--- START PROVIDED RECORDS ---
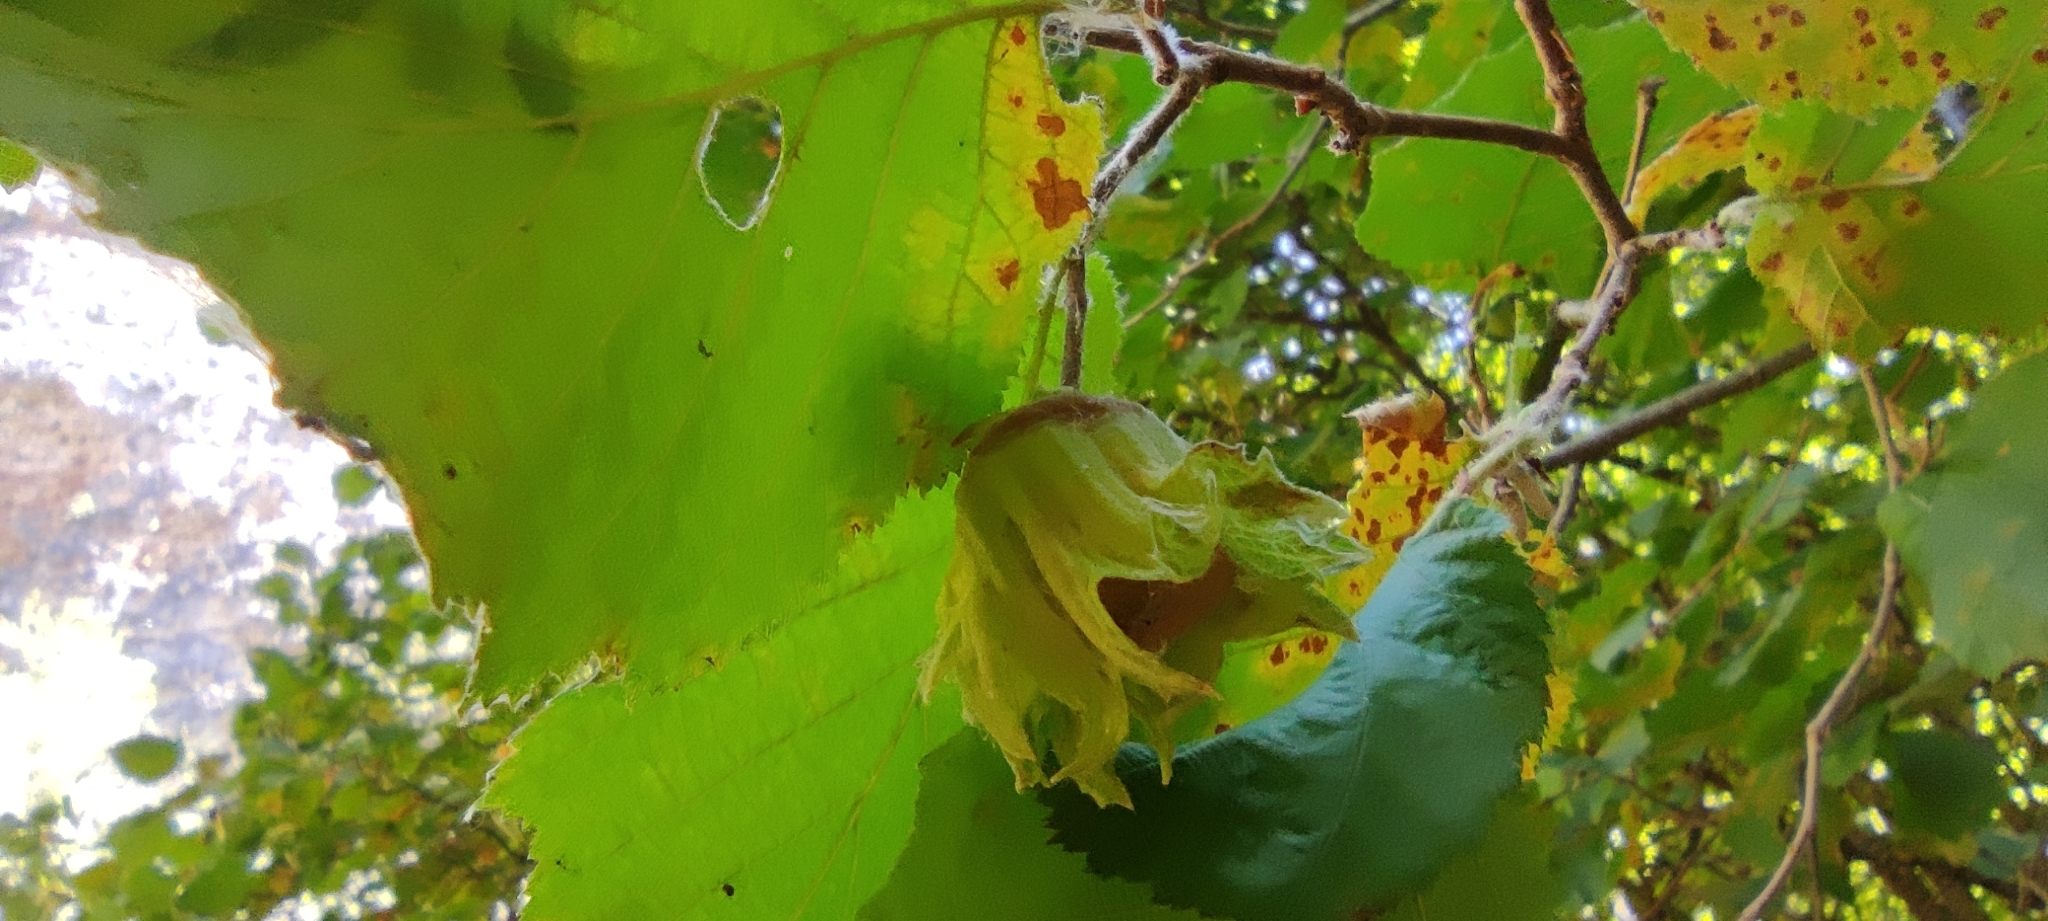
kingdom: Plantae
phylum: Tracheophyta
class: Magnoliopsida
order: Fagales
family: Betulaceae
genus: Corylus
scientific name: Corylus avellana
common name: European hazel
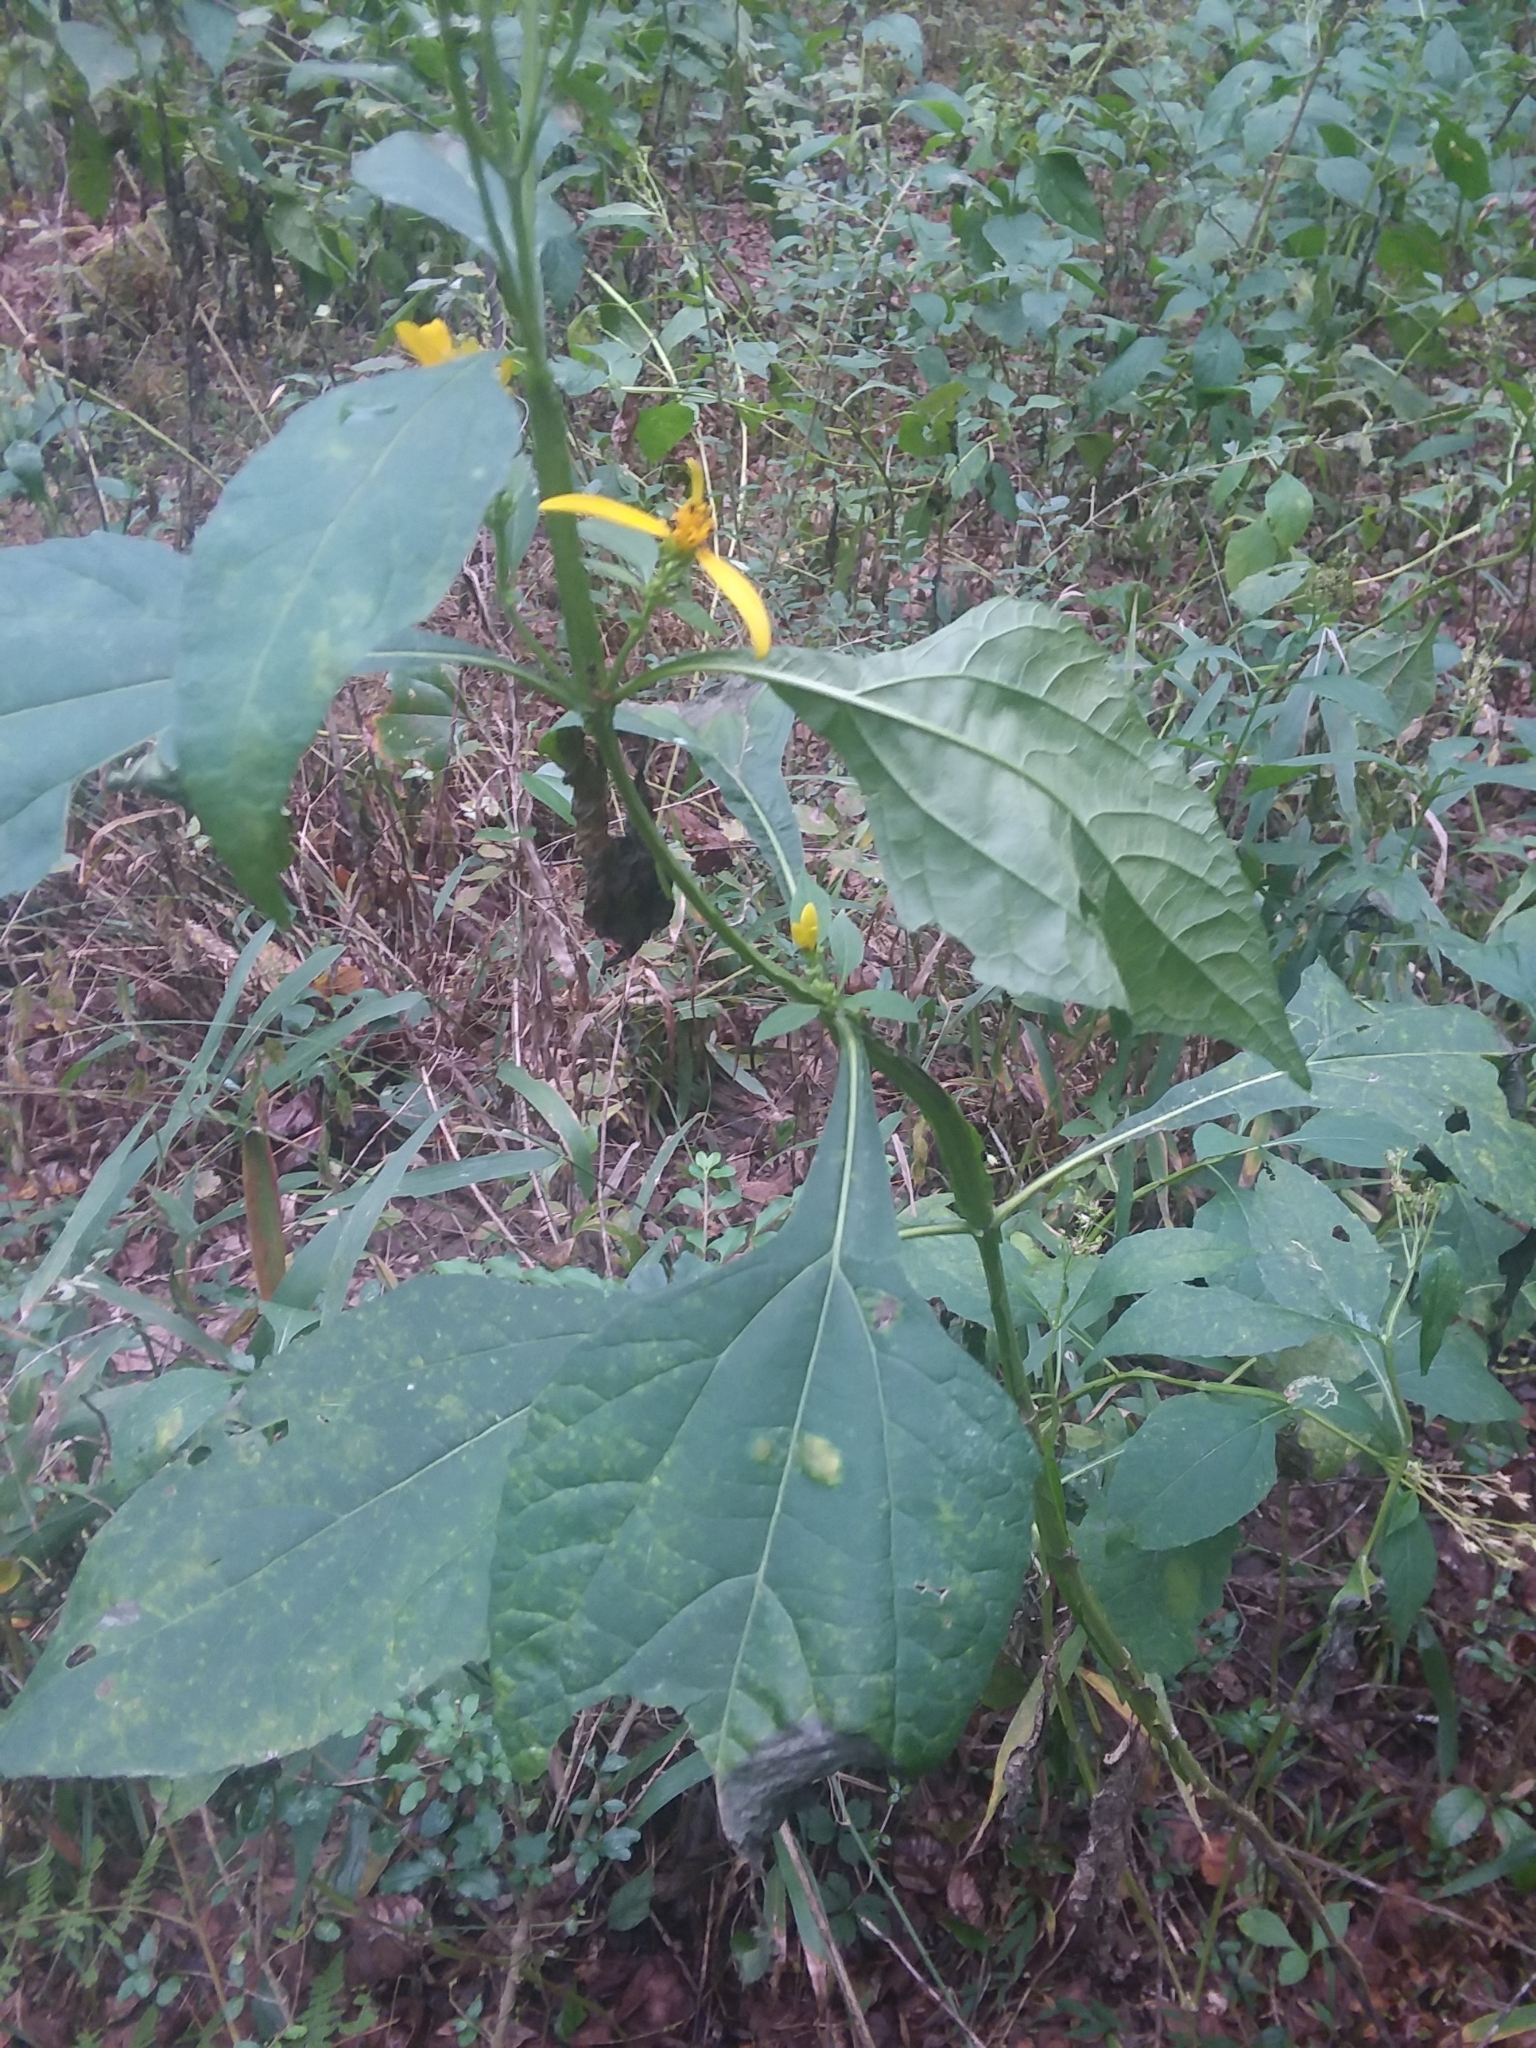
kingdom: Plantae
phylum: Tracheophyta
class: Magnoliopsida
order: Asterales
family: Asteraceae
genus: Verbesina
--- END PROVIDED RECORDS ---
--- START PROVIDED RECORDS ---
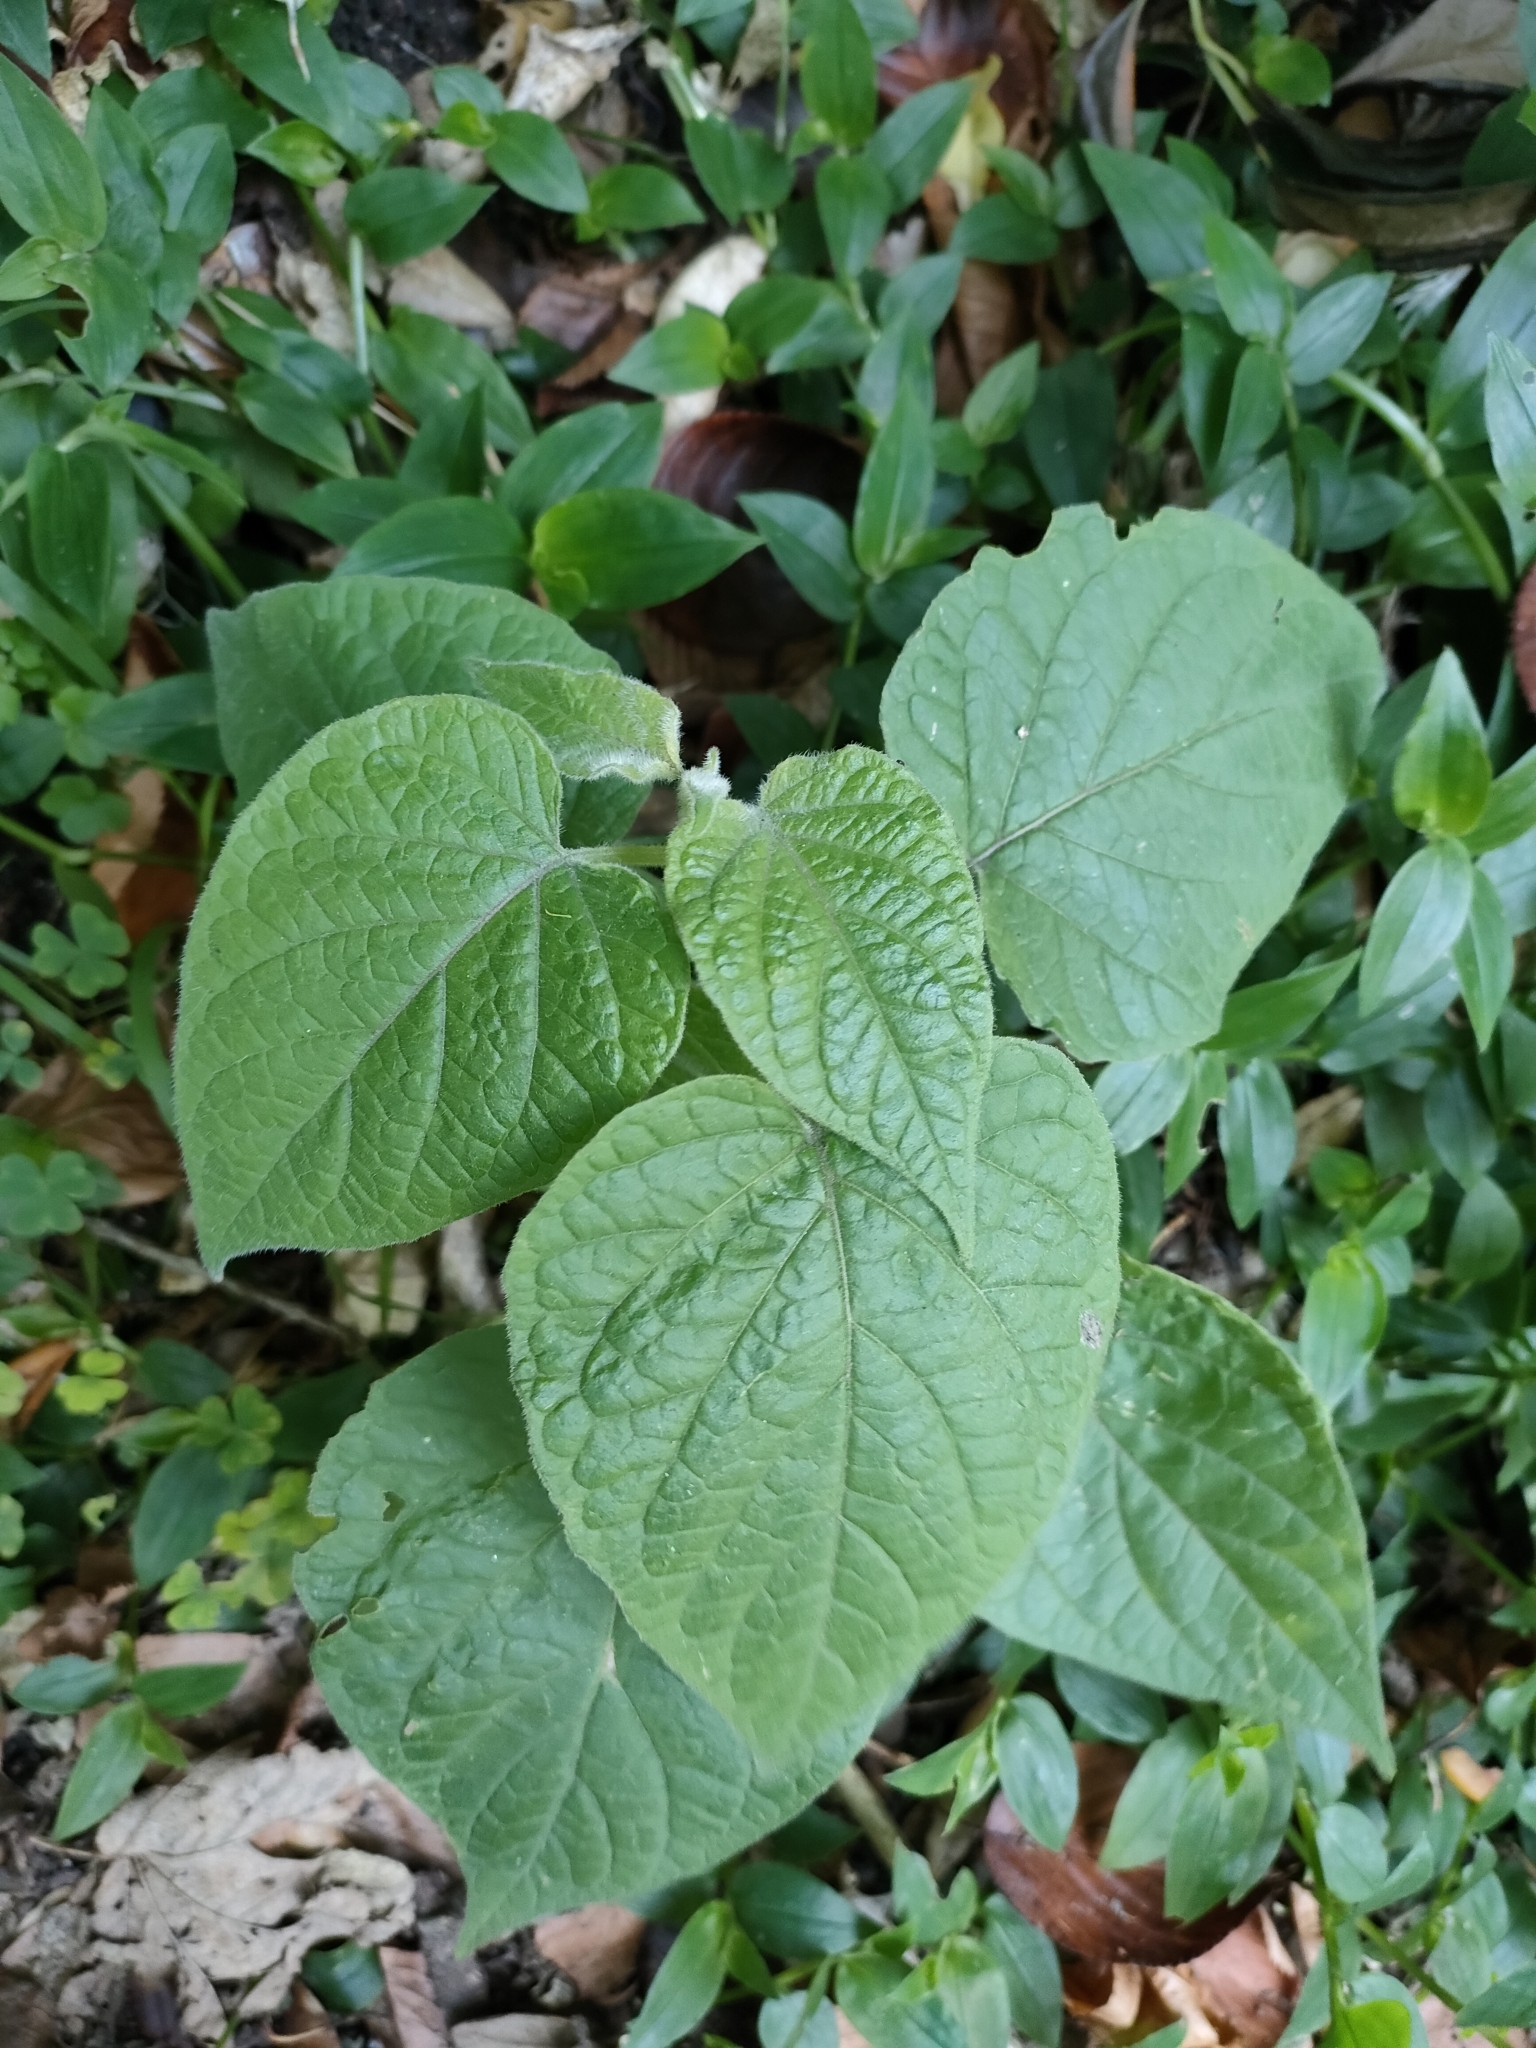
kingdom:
--- END PROVIDED RECORDS ---
> **REQUIRED WORK**:
Please copy the records from the line with "order: Fagales" up to and including the line with "family: Asteraceae", leaving the pictures out of your answer.

> **TASK SOLUTION**:
order: Fagales
family: Betulaceae
genus: Corylus
scientific name: Corylus avellana
common name: European hazel
kingdom: Plantae
phylum: Tracheophyta
class: Magnoliopsida
order: Asterales
family: Asteraceae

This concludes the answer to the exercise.